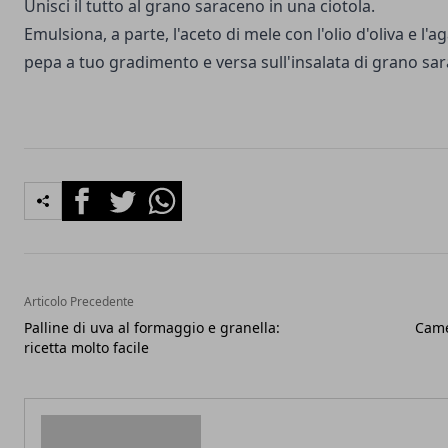
Unisci il tutto al grano saraceno in una ciotola.
Emulsiona, a parte, l'aceto di mele con l'olio d'oliva e l'ag
pepa a tuo gradimento e versa sull'insalata di grano sa
Facebook
Twitter
Whatsapp
Articolo Precedente
Palline di uva al formaggio e granella:
Came
ricetta molto facile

● ● ● ●

Exercise instructions:
Transcribe the records above exactly, leaving every picture out of the copy.

Expected output:
Unisci il tutto al grano saraceno in una ciotola.
Emulsiona, a parte, l'aceto di mele con l'olio d'oliva e l'ag
pepa a tuo gradimento e versa sull'insalata di grano sa
Facebook
Twitter
Whatsapp
Articolo Precedente
Palline di uva al formaggio e granella:
Came
ricetta molto facile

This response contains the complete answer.